まだ若い年齢ながら、主君としての務めを果たそうと、精一杯振る舞っていた。
「……こいつは」
「早く降りて」
「……こいつは、あんたを」
「ねえ、聞いてるの? 早く彼から降りてよ」
「……あんたを、殺そうと」
「早く回復魔法をかけなきゃ死んじゃうの。わたしがかけるから、降りて」
「――こいつはあんたを殺そうとした!」
「知らない! そんなの知らない!! いいから早く降りて!!! わたしの命令を聞いて!!! それでも――わたしのナイトメアなの!?」
エリスは涙声で、精一杯声を張り上げる。
それに対してアーサ―は、
何も言うことなく静かに立ち上がり、ハンスから降りた。
「わたしが、わたしが、どうにか、しなきゃ……」
ハンスは辛うじて呼吸はしているものの、完全に気を失っており顔も青褪めていた。エリスは傷口に手を当てて、震えた声で何かを呟き始める。
その隣で、アーサーはカヴァスを呼び出し鎧から学生服に戻っていた。
そして流れる血を気にも留めないまま、歪みきったエリスの顔を見つめていた。
「よし、やっと壊せた――!」
エリス魔法をどうにかして行使しようとしている所に、ケビンがふらつきながら駆け寄ってきた。

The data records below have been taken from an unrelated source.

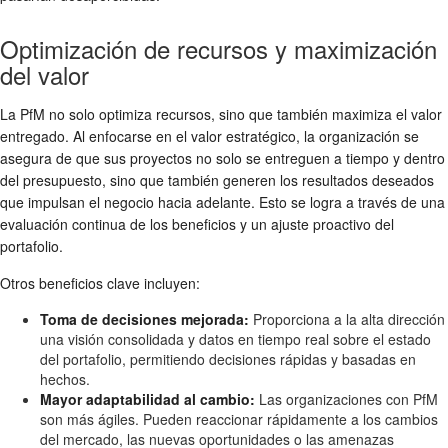
Optimización de recursos y maximización
del valor
La PfM no solo optimiza recursos, sino que también maximiza el valor
entregado. Al enfocarse en el valor estratégico, la organización se
asegura de que sus proyectos no solo se entreguen a tiempo y dentro
del presupuesto, sino que también generen los resultados deseados
que impulsan el negocio hacia adelante. Esto se logra a través de una
evaluación continua de los beneficios y un ajuste proactivo del
portafolio.
Otros beneficios clave incluyen:
Toma de decisiones mejorada:
Proporciona a la alta dirección
una visión consolidada y datos en tiempo real sobre el estado
del portafolio, permitiendo decisiones rápidas y basadas en
hechos.
Mayor adaptabilidad al cambio:
Las organizaciones con PfM
son más ágiles. Pueden reaccionar rápidamente a los cambios
del mercado, las nuevas oportunidades o las amenazas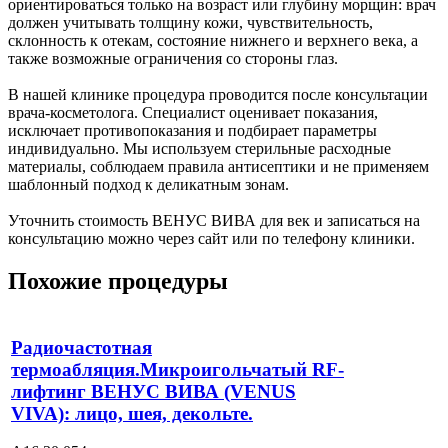
ориентироваться только на возраст или глубину морщин: врач
должен учитывать толщину кожи, чувствительность,
склонность к отекам, состояние нижнего и верхнего века, а
также возможные ограничения со стороны глаз.
В нашей клинике процедура проводится после консультации
врача-косметолога. Специалист оценивает показания,
исключает противопоказания и подбирает параметры
индивидуально. Мы используем стерильные расходные
материалы, соблюдаем правила антисептики и не применяем
шаблонный подход к деликатным зонам.
Уточнить стоимость ВЕНУС ВИВА для век и записаться на
консультацию можно через сайт или по телефону клиники.
Похожие процедуры
Радиочастотная
термоабляция.Микроигольчатый RF-
лифтинг ВЕНУС ВИВА (VENUS
VIVA): лицо, шея, декольте.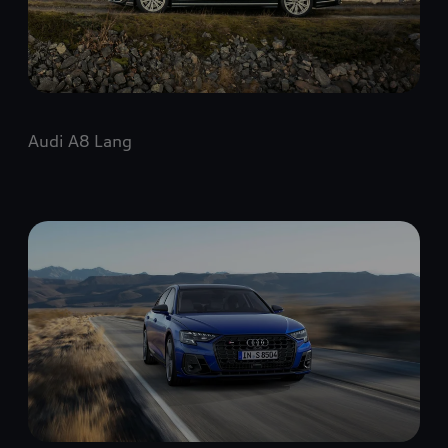
Audi A8 Lang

続けてハインリヒとリーン、そして演習場の周りから大勢の生徒が詰め寄って来ている。
「ああ……どうしてこうなっちゃったの……!」
「……リーン、先生……」
「エリス!」
ハインリヒの後ろからカタリナとイザークが顔を出す。
特にイザークはアーサーとハンスの姿を見ると、すぐに口元を手で覆った。
「……オマエとエリスが心配で来たけど、正直きついわ」
「……」
血の付いた鎧は隠せても、傷口までは隠せない。傷口が服に触れ、まだ止まっていない血がみるみる滲んでいく。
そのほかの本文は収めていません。